Stated problem >> Convert every text line of the material below into a JSON list of strings, one string per line, skipping blank lines and leaving out the pictures.
=====
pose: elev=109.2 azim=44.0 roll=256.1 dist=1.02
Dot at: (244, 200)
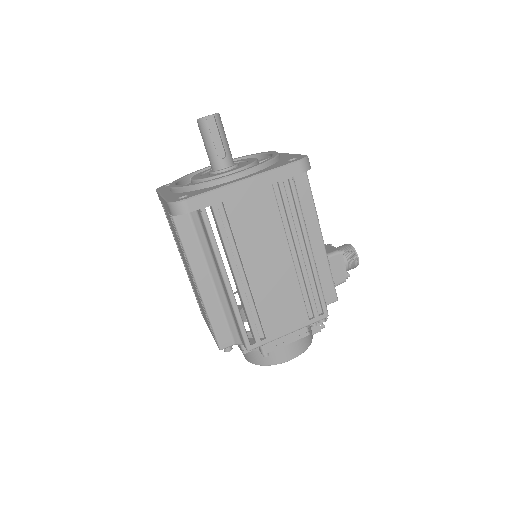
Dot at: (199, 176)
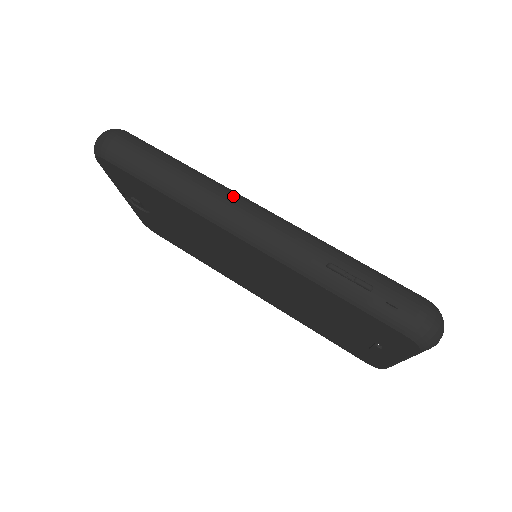
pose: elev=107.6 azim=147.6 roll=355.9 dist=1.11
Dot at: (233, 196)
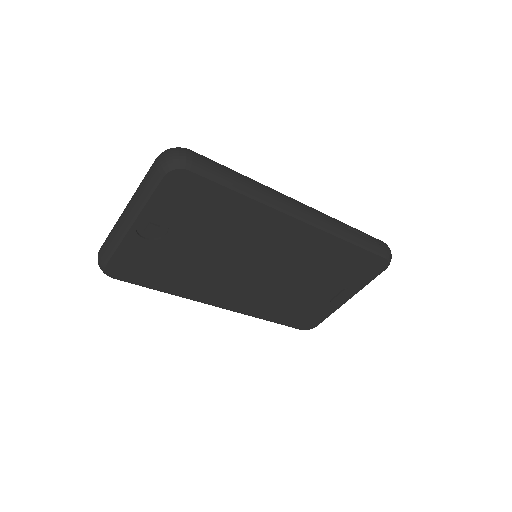
Dot at: occluded
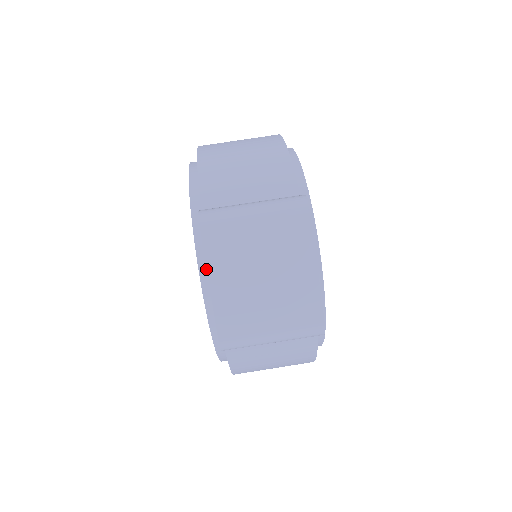
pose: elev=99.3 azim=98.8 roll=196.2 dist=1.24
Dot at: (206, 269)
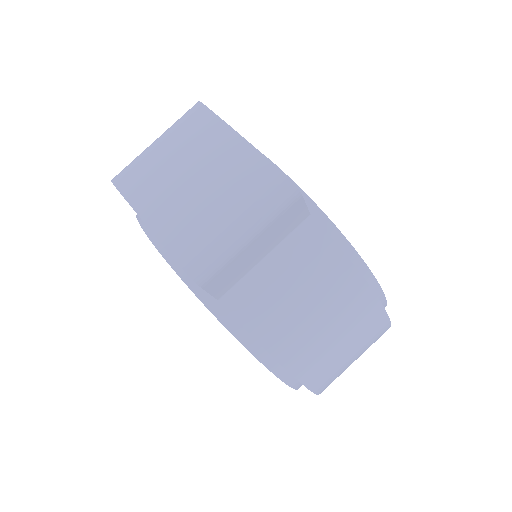
Dot at: occluded
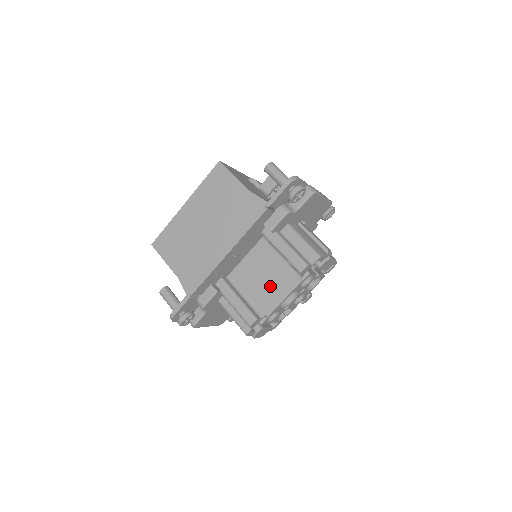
=====
Final answer >>
[
  "pose: elev=109.2 azim=44.0 roll=256.1 dist=1.02",
  "Dot at: (244, 200)",
  "Dot at: (199, 176)",
  "pose: elev=107.6 azim=147.6 roll=355.9 dist=1.11",
  "Dot at: (233, 196)",
  "Dot at: occluded",
  "pose: elev=99.3 azim=98.8 roll=196.2 dist=1.24",
  "Dot at: (206, 269)",
  "Dot at: occluded"
]